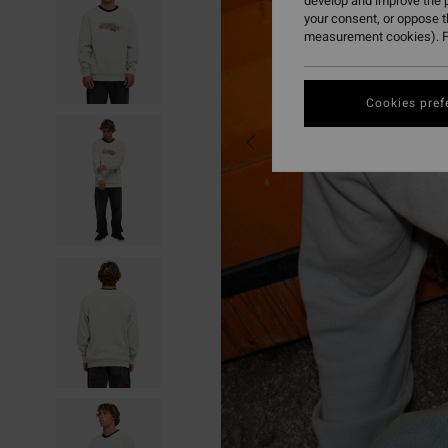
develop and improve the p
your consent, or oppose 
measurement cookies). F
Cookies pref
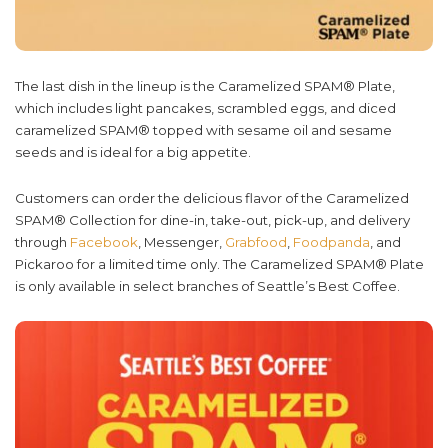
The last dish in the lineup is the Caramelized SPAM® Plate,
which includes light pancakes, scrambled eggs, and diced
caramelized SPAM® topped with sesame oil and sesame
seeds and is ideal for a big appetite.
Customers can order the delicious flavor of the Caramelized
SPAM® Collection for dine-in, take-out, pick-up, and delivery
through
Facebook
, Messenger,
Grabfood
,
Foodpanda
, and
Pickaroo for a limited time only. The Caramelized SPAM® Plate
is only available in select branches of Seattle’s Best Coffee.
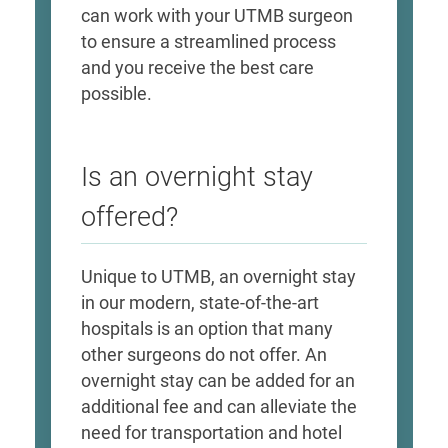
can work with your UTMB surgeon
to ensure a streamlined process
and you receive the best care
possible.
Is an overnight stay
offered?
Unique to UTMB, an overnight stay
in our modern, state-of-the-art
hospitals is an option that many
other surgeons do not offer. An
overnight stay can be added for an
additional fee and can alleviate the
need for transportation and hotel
────────────────────
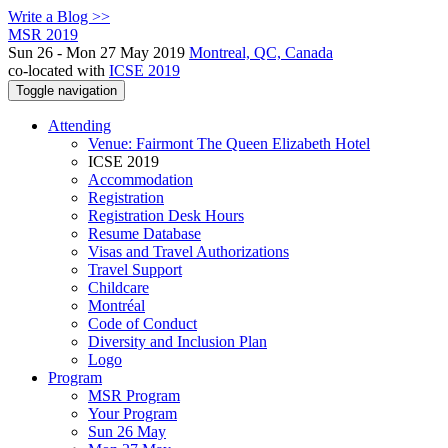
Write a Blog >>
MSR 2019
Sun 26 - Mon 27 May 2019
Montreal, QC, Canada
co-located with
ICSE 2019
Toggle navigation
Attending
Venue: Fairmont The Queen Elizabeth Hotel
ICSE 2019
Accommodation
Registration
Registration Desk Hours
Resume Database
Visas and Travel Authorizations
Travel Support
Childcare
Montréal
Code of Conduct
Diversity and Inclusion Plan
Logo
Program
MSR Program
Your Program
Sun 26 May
────────────────────
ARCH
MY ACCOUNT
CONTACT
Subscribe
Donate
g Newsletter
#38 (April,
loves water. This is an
────────────────────
Looking at the data above, write out exactly the lines that start at the one containing "overnight stay can be added for an" and end at the one containing "need for transportation and hotel"; include both and nothing beyond.

overnight stay can be added for an
additional fee and can alleviate the
need for transportation and hotel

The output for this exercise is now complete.